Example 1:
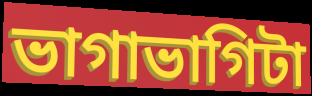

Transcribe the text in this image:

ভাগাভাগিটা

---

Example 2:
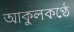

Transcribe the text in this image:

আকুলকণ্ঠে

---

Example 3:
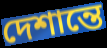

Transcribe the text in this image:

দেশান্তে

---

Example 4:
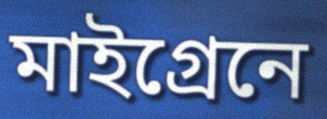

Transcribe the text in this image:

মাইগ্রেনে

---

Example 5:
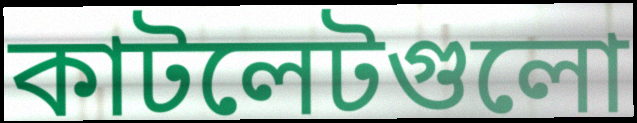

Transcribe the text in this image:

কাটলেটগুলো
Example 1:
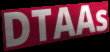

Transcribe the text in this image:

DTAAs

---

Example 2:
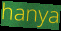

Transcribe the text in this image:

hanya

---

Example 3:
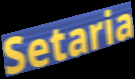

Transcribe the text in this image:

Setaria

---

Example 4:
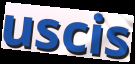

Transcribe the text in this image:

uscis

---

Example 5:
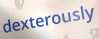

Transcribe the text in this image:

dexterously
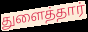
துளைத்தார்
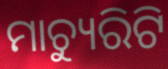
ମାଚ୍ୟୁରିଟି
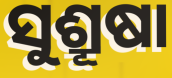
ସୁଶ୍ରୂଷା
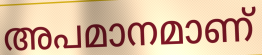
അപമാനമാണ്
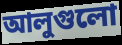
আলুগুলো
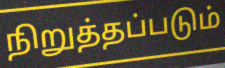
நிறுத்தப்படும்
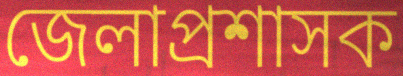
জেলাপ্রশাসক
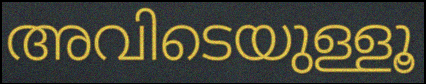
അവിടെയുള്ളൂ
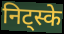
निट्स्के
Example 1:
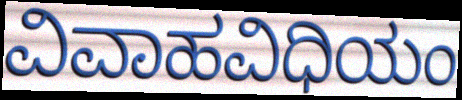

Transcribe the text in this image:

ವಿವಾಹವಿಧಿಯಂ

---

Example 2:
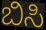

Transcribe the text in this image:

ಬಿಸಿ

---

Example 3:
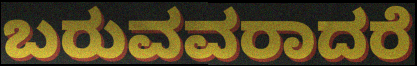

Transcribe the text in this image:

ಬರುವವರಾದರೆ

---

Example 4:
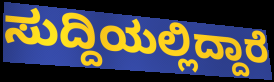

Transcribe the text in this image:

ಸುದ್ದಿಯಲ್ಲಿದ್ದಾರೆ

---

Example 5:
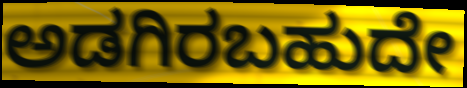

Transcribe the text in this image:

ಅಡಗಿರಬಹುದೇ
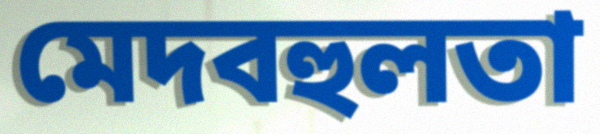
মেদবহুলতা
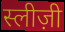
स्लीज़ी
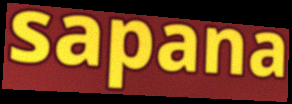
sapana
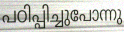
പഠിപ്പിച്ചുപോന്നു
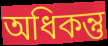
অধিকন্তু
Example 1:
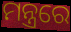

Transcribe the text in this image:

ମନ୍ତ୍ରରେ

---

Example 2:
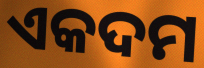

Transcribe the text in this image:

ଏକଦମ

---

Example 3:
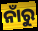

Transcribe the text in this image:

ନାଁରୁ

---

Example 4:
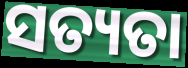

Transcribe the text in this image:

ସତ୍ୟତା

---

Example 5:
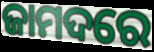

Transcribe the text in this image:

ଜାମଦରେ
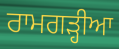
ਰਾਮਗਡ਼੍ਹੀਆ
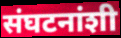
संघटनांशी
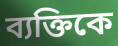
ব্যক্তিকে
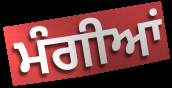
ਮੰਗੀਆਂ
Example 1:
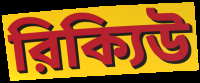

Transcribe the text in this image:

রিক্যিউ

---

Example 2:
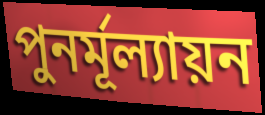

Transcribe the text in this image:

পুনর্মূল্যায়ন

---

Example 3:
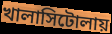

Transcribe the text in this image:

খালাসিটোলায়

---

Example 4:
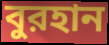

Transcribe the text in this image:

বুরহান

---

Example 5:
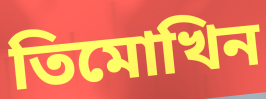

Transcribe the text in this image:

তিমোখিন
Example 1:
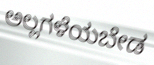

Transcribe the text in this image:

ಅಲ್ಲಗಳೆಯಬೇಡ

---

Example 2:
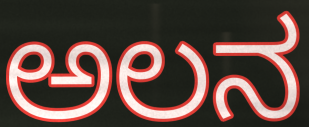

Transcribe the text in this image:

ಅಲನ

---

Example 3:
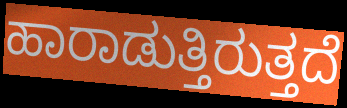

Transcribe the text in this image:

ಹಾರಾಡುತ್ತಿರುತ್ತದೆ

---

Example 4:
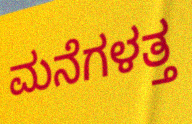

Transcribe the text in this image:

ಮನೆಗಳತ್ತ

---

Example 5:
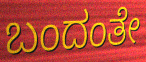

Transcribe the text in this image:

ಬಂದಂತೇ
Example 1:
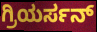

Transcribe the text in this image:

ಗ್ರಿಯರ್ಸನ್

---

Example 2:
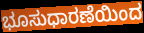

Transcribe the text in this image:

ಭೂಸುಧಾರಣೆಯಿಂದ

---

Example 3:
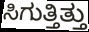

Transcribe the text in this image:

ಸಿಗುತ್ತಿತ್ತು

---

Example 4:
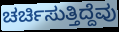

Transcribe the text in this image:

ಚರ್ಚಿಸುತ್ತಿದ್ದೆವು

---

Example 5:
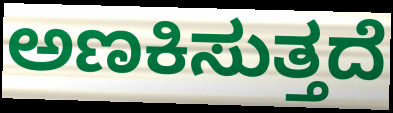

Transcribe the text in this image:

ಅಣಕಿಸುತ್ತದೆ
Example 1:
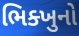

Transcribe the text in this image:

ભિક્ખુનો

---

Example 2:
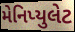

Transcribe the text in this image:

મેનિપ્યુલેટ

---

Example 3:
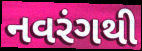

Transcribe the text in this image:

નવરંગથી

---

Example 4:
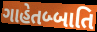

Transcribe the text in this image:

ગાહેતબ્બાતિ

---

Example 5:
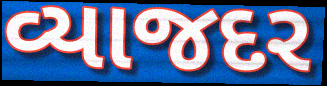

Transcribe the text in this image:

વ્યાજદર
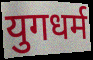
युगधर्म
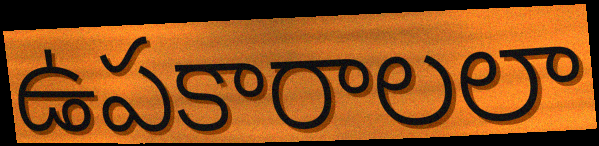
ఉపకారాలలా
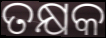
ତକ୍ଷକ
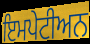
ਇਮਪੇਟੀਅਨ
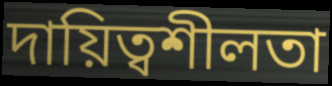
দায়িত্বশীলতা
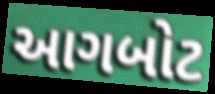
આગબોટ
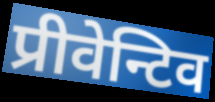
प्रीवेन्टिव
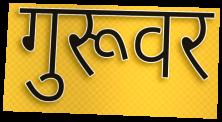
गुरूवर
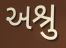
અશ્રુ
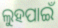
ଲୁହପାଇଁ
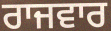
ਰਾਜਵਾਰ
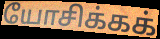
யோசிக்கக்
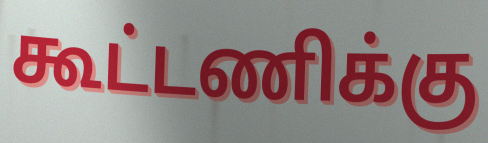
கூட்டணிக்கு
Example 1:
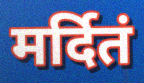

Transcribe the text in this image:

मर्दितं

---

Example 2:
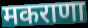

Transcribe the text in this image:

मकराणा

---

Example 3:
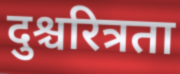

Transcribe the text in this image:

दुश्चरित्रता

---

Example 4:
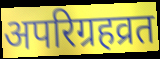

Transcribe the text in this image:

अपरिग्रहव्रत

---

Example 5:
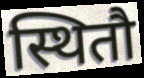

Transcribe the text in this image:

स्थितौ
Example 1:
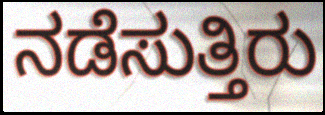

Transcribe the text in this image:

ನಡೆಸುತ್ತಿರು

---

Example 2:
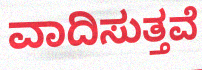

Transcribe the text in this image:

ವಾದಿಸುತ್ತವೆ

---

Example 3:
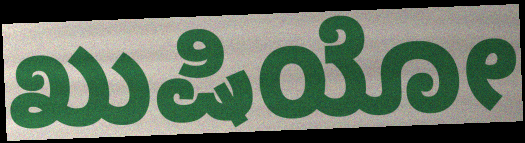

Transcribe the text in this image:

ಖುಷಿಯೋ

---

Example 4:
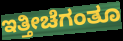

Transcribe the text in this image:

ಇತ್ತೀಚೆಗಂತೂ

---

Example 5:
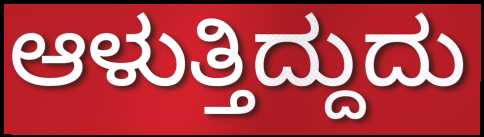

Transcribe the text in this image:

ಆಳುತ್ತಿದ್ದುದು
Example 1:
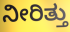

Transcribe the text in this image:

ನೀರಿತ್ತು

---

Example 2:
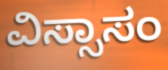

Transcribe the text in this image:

▸ **Task to complete**: Please output the material above unchanged, apart from removing the pictures.

▸ **Written solution**:
Example 1:

Transcribe the text in this image:

ভাগাভাগিটা

---

Example 2:

Transcribe the text in this image:

আকুলকণ্ঠে

---

Example 3:

Transcribe the text in this image:

দেশান্তে

---

Example 4:

Transcribe the text in this image:

মাইগ্রেনে

---

Example 5:

Transcribe the text in this image:

কাটলেটগুলো
Example 1:

Transcribe the text in this image:

DTAAs

---

Example 2:

Transcribe the text in this image:

hanya

---

Example 3:

Transcribe the text in this image:

Setaria

---

Example 4:

Transcribe the text in this image:

uscis

---

Example 5:

Transcribe the text in this image:

dexterously
துளைத்தார்
ମାଚ୍ୟୁରିଟି
ସୁଶ୍ରୂଷା
അപമാനമാണ്
আলুগুলো
நிறுத்தப்படும்
জেলাপ্রশাসক
അവിടെയുള്ളൂ
निट्स्के
Example 1:

Transcribe the text in this image:

ವಿವಾಹವಿಧಿಯಂ

---

Example 2:

Transcribe the text in this image:

ಬಿಸಿ

---

Example 3:

Transcribe the text in this image:

ಬರುವವರಾದರೆ

---

Example 4:

Transcribe the text in this image:

ಸುದ್ದಿಯಲ್ಲಿದ್ದಾರೆ

---

Example 5:

Transcribe the text in this image:

ಅಡಗಿರಬಹುದೇ
মেদবহুলতা
स्लीज़ी
sapana
പഠിപ്പിച്ചുപോന്നു
অধিকন্তু
Example 1:

Transcribe the text in this image:

ମନ୍ତ୍ରରେ

---

Example 2:

Transcribe the text in this image:

ଏକଦମ

---

Example 3:

Transcribe the text in this image:

ନାଁରୁ

---

Example 4:

Transcribe the text in this image:

ସତ୍ୟତା

---

Example 5:

Transcribe the text in this image:

ଜାମଦରେ
ਰਾਮਗਡ਼੍ਹੀਆ
संघटनांशी
ব্যক্তিকে
ਮੰਗੀਆਂ
Example 1:

Transcribe the text in this image:

রিক্যিউ

---

Example 2:

Transcribe the text in this image:

পুনর্মূল্যায়ন

---

Example 3:

Transcribe the text in this image:

খালাসিটোলায়

---

Example 4:

Transcribe the text in this image:

বুরহান

---

Example 5:

Transcribe the text in this image:

তিমোখিন
Example 1:

Transcribe the text in this image:

ಅಲ್ಲಗಳೆಯಬೇಡ

---

Example 2:

Transcribe the text in this image:

ಅಲನ

---

Example 3:

Transcribe the text in this image:

ಹಾರಾಡುತ್ತಿರುತ್ತದೆ

---

Example 4:

Transcribe the text in this image:

ಮನೆಗಳತ್ತ

---

Example 5:

Transcribe the text in this image:

ಬಂದಂತೇ
Example 1:

Transcribe the text in this image:

ಗ್ರಿಯರ್ಸನ್

---

Example 2:

Transcribe the text in this image:

ಭೂಸುಧಾರಣೆಯಿಂದ

---

Example 3:

Transcribe the text in this image:

ಸಿಗುತ್ತಿತ್ತು

---

Example 4:

Transcribe the text in this image:

ಚರ್ಚಿಸುತ್ತಿದ್ದೆವು

---

Example 5:

Transcribe the text in this image:

ಅಣಕಿಸುತ್ತದೆ
Example 1:

Transcribe the text in this image:

ભિક્ખુનો

---

Example 2:

Transcribe the text in this image:

મેનિપ્યુલેટ

---

Example 3:

Transcribe the text in this image:

નવરંગથી

---

Example 4:

Transcribe the text in this image:

ગાહેતબ્બાતિ

---

Example 5:

Transcribe the text in this image:

વ્યાજદર
युगधर्म
ఉపకారాలలా
ତକ୍ଷକ
ਇਮਪੇਟੀਅਨ
দায়িত্বশীলতা
આગબોટ
प्रीवेन्टिव
गुरूवर
અશ્રુ
ଲୁହପାଇଁ
ਰਾਜਵਾਰ
யோசிக்கக்
கூட்டணிக்கு
Example 1:

Transcribe the text in this image:

मर्दितं

---

Example 2:

Transcribe the text in this image:

मकराणा

---

Example 3:

Transcribe the text in this image:

दुश्चरित्रता

---

Example 4:

Transcribe the text in this image:

अपरिग्रहव्रत

---

Example 5:

Transcribe the text in this image:

स्थितौ
Example 1:

Transcribe the text in this image:

ನಡೆಸುತ್ತಿರು

---

Example 2:

Transcribe the text in this image:

ವಾದಿಸುತ್ತವೆ

---

Example 3:

Transcribe the text in this image:

ಖುಷಿಯೋ

---

Example 4:

Transcribe the text in this image:

ಇತ್ತೀಚೆಗಂತೂ

---

Example 5:

Transcribe the text in this image:

ಆಳುತ್ತಿದ್ದುದು
Example 1:

Transcribe the text in this image:

ನೀರಿತ್ತು

---

Example 2:

Transcribe the text in this image:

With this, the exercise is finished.